Y no hablamos más, porque el tal, con un ruidoso taconeo, apareció en la sala diciéndome con gran encarecimiento:

-¡El brigadier Buceta, al frente de mucha tropa y mucho paisanaje, ha entrado en Cuenca!

-¿Y qué hacemos en Madrid en vista de ello? -preguntéle, siguiendo el hilo de una aprensión que se me había metido entre los cascos.

-Pues... achantaditos hasta que se presente la ocasión.

Pocos días después:

-¡Valladolid está en armas!

-¿Y el enano? -pregunté muy serio a don Serafín.

-¿Qué enano? -preguntóme a su vez éste, con asombro.

-El de la venta.

-No sé una palabra -respondió Balduque con un candor angelical.

Echéme a reír de todas veras, aunque me estaban llevando los demonios de coraje.

Al día siguiente, lunes, por la mañana: don Serafín, entrando desaforado:

-¡Zaragoza...! ¡Barcelona...!

-¡Y nosotros -dije yo-, ni por ésas!

-Dicen -añadió don Serafín- que el elemento militar ha desvirtuado la revolución; que no es el interés del pueblo lo que ha sacado a las tropas de los cuarteles.

-Cuatro días hace que me trajo usted un ejemplar del manifiesto de Manzanares, en el que se demuestra todo lo contrario.

-Hombre, sus razones habrá para no moverse; porque agallas no faltan.

El mismo día, al anochecer: Balduque entrando:

-¡Ahora sí que va de veras!
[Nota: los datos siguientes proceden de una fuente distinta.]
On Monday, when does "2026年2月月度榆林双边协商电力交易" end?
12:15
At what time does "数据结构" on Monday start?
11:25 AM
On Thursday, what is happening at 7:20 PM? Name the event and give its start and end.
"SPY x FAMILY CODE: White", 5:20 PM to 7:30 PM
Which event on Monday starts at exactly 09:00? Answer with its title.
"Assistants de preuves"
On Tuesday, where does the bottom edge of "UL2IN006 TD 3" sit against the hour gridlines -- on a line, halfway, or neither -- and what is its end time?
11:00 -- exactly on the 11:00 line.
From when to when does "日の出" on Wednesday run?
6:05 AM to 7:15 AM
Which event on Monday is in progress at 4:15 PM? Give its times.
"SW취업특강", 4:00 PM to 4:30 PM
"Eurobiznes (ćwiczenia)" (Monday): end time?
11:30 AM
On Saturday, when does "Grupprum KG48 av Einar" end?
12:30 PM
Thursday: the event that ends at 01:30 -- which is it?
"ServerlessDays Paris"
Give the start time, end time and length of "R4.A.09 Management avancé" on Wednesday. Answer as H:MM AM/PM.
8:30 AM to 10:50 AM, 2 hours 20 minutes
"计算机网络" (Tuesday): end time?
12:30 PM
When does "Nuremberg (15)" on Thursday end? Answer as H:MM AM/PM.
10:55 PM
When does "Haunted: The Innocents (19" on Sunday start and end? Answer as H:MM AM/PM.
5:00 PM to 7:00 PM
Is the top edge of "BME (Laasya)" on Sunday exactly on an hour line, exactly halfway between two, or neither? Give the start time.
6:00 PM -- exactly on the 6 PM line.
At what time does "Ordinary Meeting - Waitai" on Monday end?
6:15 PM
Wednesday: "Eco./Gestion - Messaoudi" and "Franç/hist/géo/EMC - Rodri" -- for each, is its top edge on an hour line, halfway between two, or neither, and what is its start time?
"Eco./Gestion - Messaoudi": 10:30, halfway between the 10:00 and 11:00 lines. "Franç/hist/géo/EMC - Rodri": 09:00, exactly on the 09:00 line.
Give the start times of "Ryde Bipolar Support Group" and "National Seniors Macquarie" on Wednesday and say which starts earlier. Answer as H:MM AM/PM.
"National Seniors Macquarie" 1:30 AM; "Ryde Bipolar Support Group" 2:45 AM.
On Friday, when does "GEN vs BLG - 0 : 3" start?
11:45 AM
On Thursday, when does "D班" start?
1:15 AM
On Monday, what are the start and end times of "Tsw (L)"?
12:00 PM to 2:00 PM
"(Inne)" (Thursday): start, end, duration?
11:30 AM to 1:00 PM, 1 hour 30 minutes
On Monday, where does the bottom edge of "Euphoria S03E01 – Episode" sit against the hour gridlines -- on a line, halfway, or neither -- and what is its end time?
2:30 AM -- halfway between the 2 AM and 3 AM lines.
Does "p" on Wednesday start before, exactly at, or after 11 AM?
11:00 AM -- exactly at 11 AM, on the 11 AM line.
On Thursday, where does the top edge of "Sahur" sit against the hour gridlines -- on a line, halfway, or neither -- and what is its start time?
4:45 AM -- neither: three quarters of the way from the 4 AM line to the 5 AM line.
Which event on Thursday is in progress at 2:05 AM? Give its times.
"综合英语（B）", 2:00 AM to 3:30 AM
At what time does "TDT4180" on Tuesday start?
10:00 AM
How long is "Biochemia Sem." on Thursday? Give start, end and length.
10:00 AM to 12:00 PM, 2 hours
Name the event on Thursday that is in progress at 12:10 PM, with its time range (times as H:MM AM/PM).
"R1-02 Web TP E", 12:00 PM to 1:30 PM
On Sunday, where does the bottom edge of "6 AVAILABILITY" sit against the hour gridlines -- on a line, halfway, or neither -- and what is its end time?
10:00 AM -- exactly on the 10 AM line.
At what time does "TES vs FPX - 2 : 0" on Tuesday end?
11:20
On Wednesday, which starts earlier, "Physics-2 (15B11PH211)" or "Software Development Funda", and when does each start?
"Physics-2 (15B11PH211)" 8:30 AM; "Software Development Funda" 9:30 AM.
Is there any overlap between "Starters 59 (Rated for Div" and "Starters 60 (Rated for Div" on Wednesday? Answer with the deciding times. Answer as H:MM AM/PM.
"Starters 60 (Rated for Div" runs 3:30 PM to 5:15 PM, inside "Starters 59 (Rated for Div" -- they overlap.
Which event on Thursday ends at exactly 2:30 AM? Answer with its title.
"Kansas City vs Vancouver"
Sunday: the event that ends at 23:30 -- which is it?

Ya podemos gritar a voz en cuello: ¡mueran los tunante!, ¡mueran los ladrones...! Choque usted esos cinco. Desde esta mañana está el ministerio boca abajo. ¡Y el pobre pueblo, sin saber nada...! De modo que en cuanto lo ha olido al salir de los toros, ¡buf!, ¡no le cabe en las calles! y grita que se las pela; y ha mandado que repiquen todas las parroquias; y pide las cabezas de los ministros, y la de...

-Pero ¿qué otro Gobierno se ha nombrado? -preguntó con ansia.

-Ninguno. Dicen si Córdoba está encargado de formarle: pero o no quiere, o no halla el modo, porque en este momento no hay más Gobierno en Madrid que la gente que grita por las calles.

-¿Es decir que yo soy libre de andar por donde se me antoje?

-¡Claro que si, calabaza!

No quise saber más. Me vestí precipitadamente.

-Si no vengo a una hora regular -dije a toda la gente de la casa que me contemplaba atónita- no me esperen. Conque hasta luego, o hasta mañana.

Don Serafín trataba de acompañarme.

-De ningún modo -le dije-. No son estos lances para dejar solas a dos mujeres. Vea usted, las pobrecillas, qué miedo tienen.

Carmen estaba pálida, y Quica tiritando y comenzando a hacer pucheros. Los abracé a todos, y salí como potro desbocado.